▶ WHAT IS BEING ASKED
Can you retype the lines starting at the one containing "s=26 is written?" and ending at the one containing "h=11 m=53 s=40", with both of those lines included and the pictures left out?

▶ ROWS
===

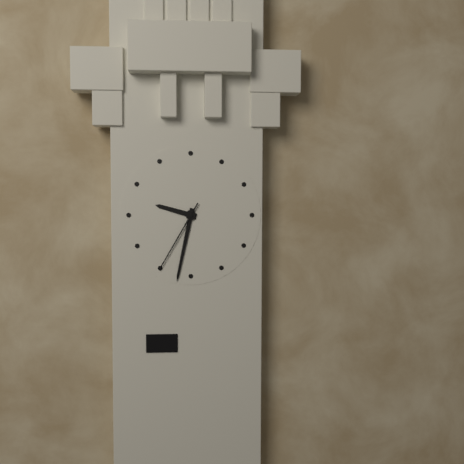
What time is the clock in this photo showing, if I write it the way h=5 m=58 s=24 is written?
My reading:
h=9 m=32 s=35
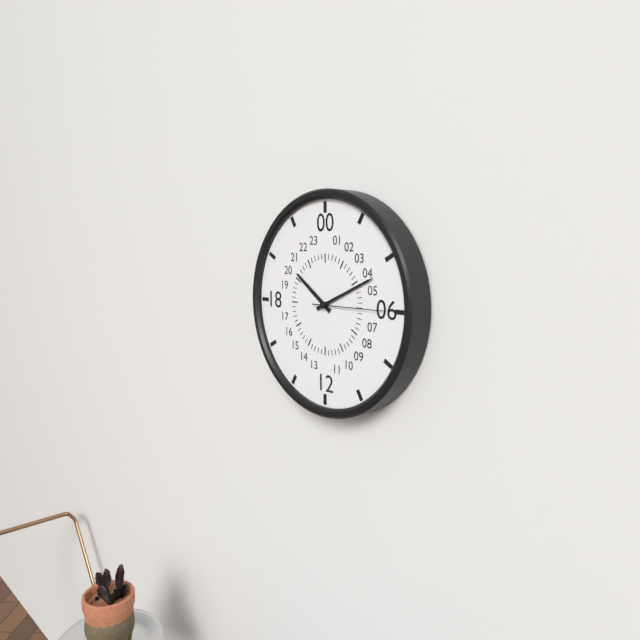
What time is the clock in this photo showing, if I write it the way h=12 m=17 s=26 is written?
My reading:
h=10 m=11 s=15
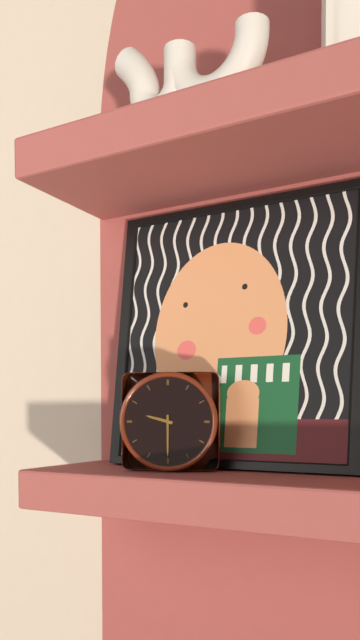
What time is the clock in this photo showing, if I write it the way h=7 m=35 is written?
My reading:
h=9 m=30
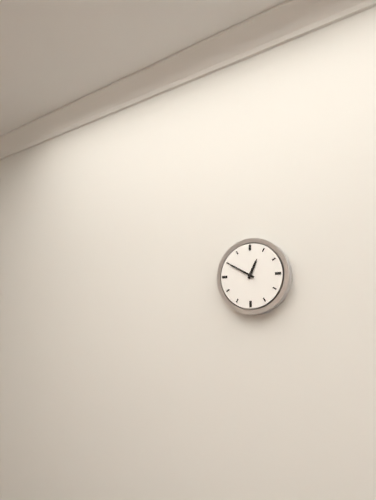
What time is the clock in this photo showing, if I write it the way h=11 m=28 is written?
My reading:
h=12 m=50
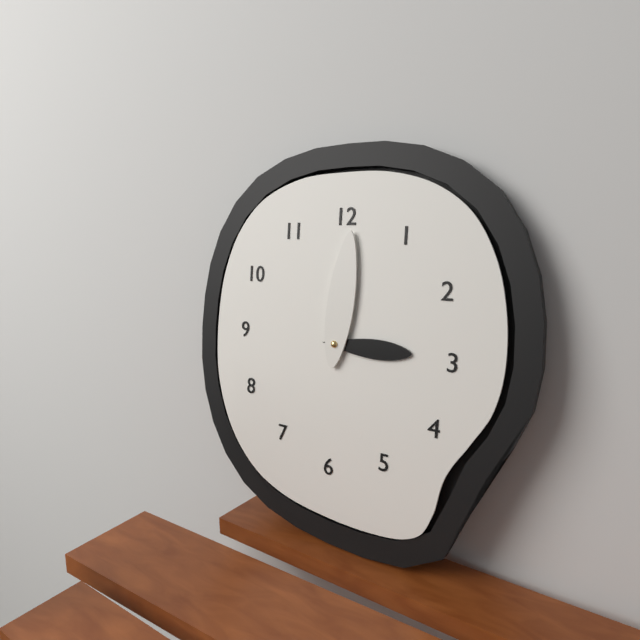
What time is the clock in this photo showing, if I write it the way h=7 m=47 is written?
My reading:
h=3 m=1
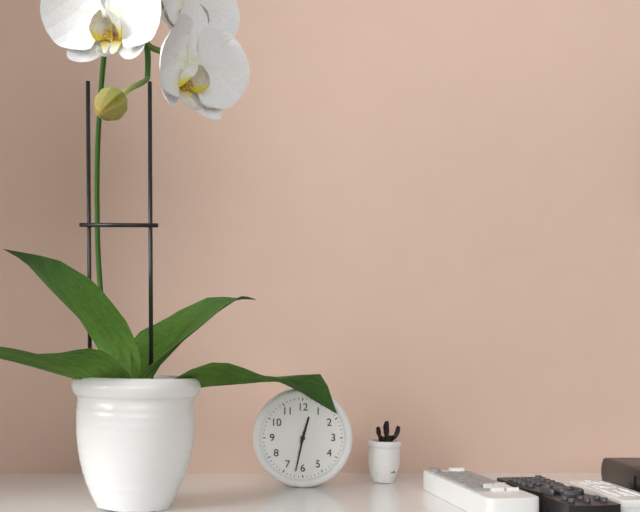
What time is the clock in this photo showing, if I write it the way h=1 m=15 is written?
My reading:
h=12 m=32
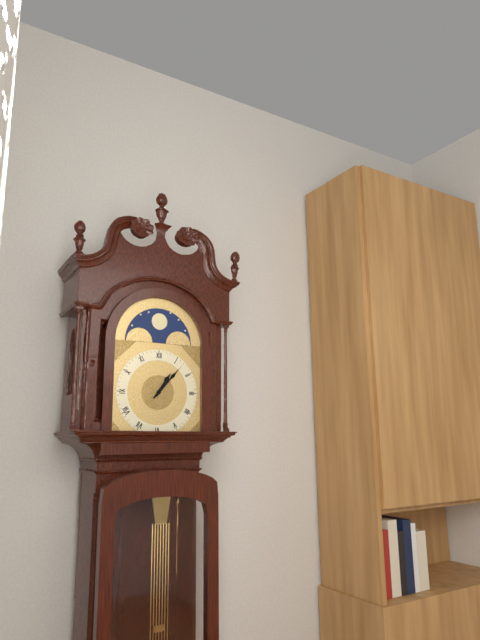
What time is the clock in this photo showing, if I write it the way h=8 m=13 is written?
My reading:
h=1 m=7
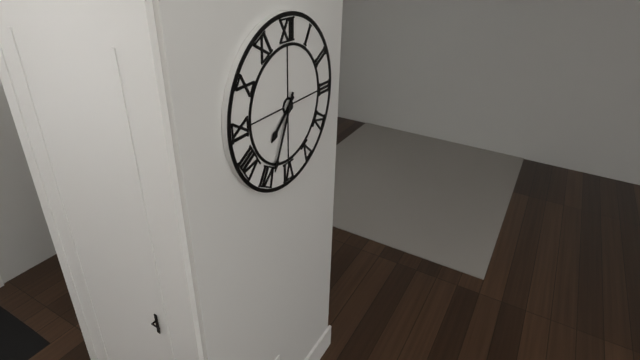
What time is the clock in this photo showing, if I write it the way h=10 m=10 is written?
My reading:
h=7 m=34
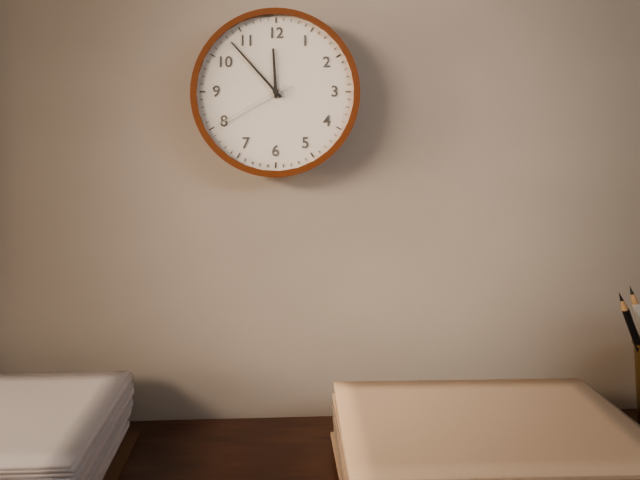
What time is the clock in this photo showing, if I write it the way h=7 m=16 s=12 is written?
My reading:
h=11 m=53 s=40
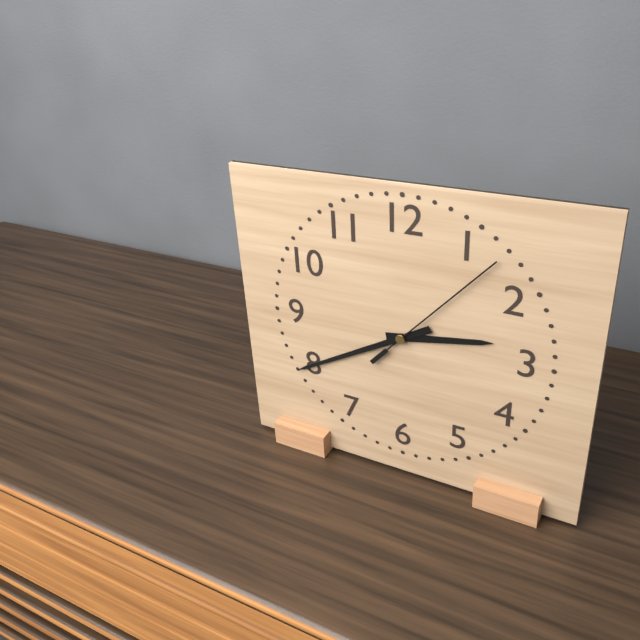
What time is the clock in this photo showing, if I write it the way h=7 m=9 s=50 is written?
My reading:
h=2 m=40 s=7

===

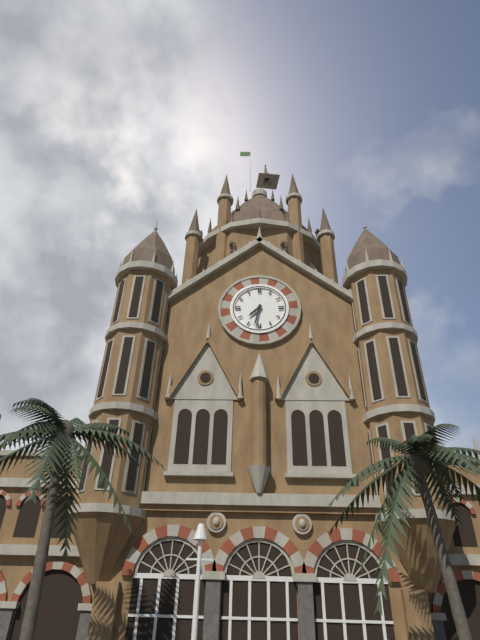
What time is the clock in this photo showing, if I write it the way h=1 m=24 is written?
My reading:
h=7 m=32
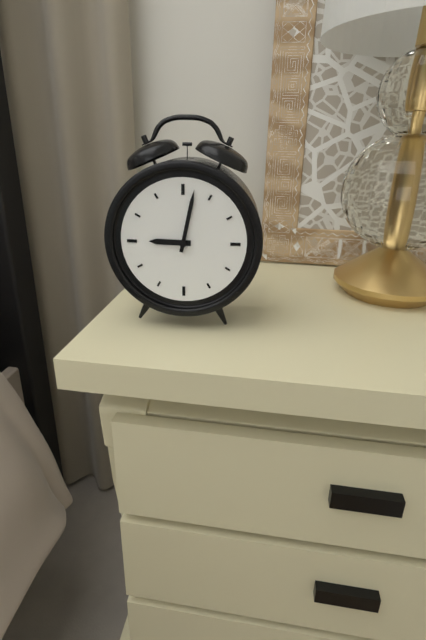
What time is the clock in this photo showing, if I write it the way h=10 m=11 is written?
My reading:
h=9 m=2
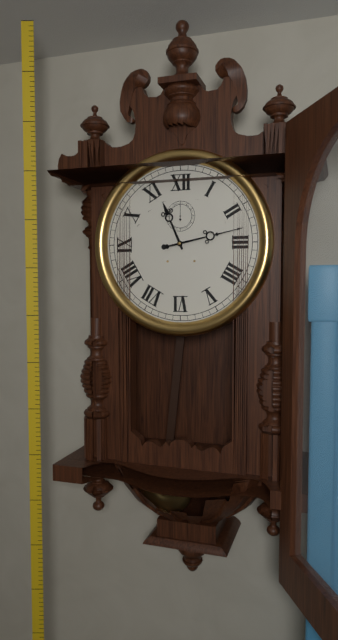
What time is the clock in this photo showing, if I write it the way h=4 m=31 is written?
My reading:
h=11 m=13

===

▶ RESPONSE TO THE TASK
What time is the clock in this photo showing, if I write it the way h=12 m=17 s=26 is written?
My reading:
h=10 m=11 s=15
What time is the clock in this photo showing, if I write it the way h=7 m=35 is written?
My reading:
h=9 m=30
What time is the clock in this photo showing, if I write it the way h=11 m=28 is written?
My reading:
h=12 m=50
What time is the clock in this photo showing, if I write it the way h=7 m=47 is written?
My reading:
h=3 m=1
What time is the clock in this photo showing, if I write it the way h=1 m=15 is written?
My reading:
h=12 m=32
What time is the clock in this photo showing, if I write it the way h=8 m=13 is written?
My reading:
h=1 m=7
What time is the clock in this photo showing, if I write it the way h=10 m=10 is written?
My reading:
h=7 m=34
What time is the clock in this photo showing, if I write it the way h=7 m=16 s=12 is written?
My reading:
h=11 m=53 s=40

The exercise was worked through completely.